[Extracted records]
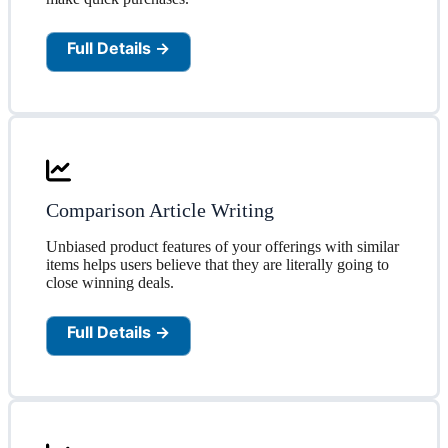
Full Details →
Comparison Article Writing
Unbiased product features of your offerings with similar
items helps users believe that they are literally going to
close winning deals.
Full Details →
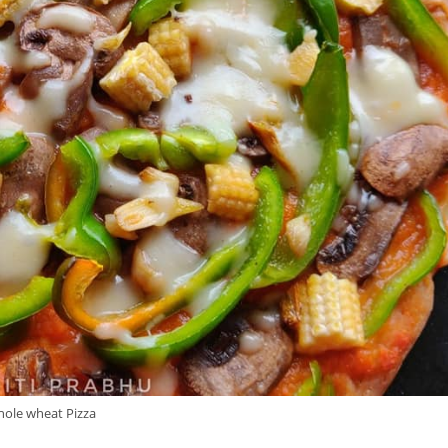
ole wheat Pizza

## EXERCISE INSTRUCTIONS
Can you repeat every line of the data above word for word, with the pictures left out?

## REPLY TO THE EXERCISE
Full Details →
Comparison Article Writing
Unbiased product features of your offerings with similar
items helps users believe that they are literally going to
close winning deals.
Full Details →
ole wheat Pizza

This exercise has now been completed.